No, the beef I have with this bike is the basket. Look at it. It’s a monstrous metal crate. It makes for very front-heavy balance, which has taken some getting used to (I’m on day four with the bike). The shop guy touted it as a feature and boasted that he once carried four large pizzas in/on it. But more annoyingly, this mega-basket makes it practically impossible to maneuver through a doorway without banging and bashing the door and the frame. I have to go through two doors at home and two at the office. That’s a lot of bangers and mash (yes, yes, I know what bangers and mash really is).

Have you every seen one of these springs before? Neither have I. You must be really incompetent if you need that much help going in a straight line.

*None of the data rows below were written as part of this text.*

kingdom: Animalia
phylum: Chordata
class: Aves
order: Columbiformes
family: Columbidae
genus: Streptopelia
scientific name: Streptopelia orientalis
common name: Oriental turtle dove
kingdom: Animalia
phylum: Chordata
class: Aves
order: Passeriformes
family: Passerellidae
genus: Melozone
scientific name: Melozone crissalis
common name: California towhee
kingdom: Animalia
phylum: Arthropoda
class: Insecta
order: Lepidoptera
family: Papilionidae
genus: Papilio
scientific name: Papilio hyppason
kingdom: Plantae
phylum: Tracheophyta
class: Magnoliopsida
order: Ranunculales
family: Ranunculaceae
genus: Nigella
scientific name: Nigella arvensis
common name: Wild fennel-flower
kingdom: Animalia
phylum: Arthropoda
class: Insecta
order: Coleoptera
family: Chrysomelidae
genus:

The balance issue is exacerbated by a weird feature I’ve never heard of in a bicycle. A strong spring joins the front wheel to the frame. This apparently is to help keep the wheel straight. Is this bike model for people who can’t grasp the basics of steering? Is it for people who really dig rid no-handed? I don’t get it. What the spring does for me, in combination with the front-mounted crate, is to make my steering go all wobbly when I remove my left hand from the handlebars to signal a turn. And while we’re on the subject, you do not signal a right turn by sticking out your right arm. You signal a right turn by up-bending your left arm at the elbow. Similarly, when I am properly signaling my right turn and you, the pedestrian, are standing on the corner looking at me, I am not waving hello to you. You’d be surprised how frequently either of these scenarios occurs.
But I digress.
A minor quibble is that the loaner bike only has eight gears. It’s true I’ve always said that I don’t need the twenty-one speeds that my own bike has because I only use four or five of them. But that many speeds allows for subtlety, I have realized. The difference on the loaner between the easy gear that I use for accelerating and the next, harder one seems vast by comparison.
The shop is waiting for the new wheel to come in. That won’t be soon enough for me.